Essen. Der Stalker, der am 22. Juni auf eine Gelsenkirchenerin einstach, ist psychisch krank. Er ist schuldunfähig, sagt die Gutachterin vor Gericht.

Der Mann gegen dessen mutmaßliche Taten unter anderem der Frauenverband "Courage" vor Gericht demonstriert hatte, ist ein psychisch schwer kranker Mann. Die erfahrene psychiatrische Sachverständige Marianne Miller bescheinigte ihm am Montag vor dem Landgericht Essen Schuldunfähigkeit. Folgt das Schwurgericht ihrem Gutachten, muss es Faruk P. (43) vom Vorwurf des versuchten Totschlags freisprechen.

Die Kammer muss dann aber prüfen, ob von ihm weiterhin eine solche Gefahr ausgeht, dass er in der geschlossenen Psychiatrie untergebracht werden muss. Diese Maßnahme wäre zeitlich nicht absehbar. Die Gutachterin empfahl sie, weil er unbehandelt ein Gewaltrisiko darstelle.
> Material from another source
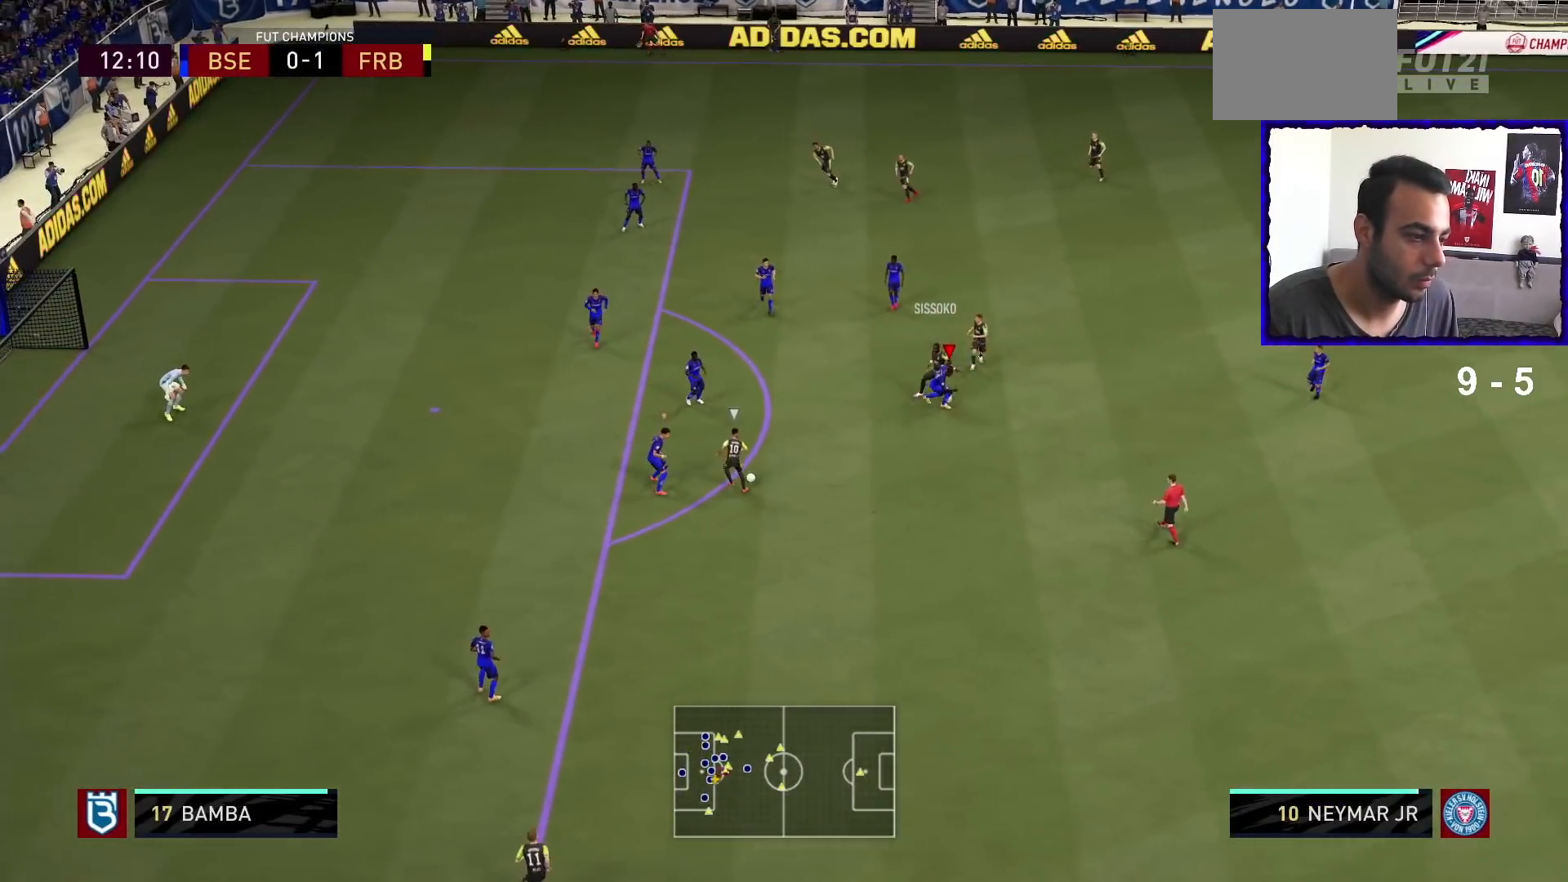
{"buttons": ["L2", "R1"], "left_stick": "down", "right_stick": "center", "events": [[67, "L2", "up"], [233, "L1", "down"], [300, "L1", "up"], [400, "L2", "down"], [400, "left_stick", "down"]]}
Sie machte aber klar, dass seine "schizoaffektive Psychose" mit Medikamenten gut zu behandeln sei, er mit einer strengen Kontrolle und Nachsorge nach ein bis zwei Jahren entlassen werden könnte.

Beispiel männlicher Gewalt

Faruk P. hatte den bislang reichlich im Saal vertretenen Zuhörern, die schon vor dem Gelsenkirchener Amtsgericht gegen ihn demonstriert hatten, als Beispiel männlicher Gewalt gegen Frauen gegolten. Tatsächlich hatte er auch riesiges Leid über die 32 Jahre alte Frau und ihre Familie gebracht.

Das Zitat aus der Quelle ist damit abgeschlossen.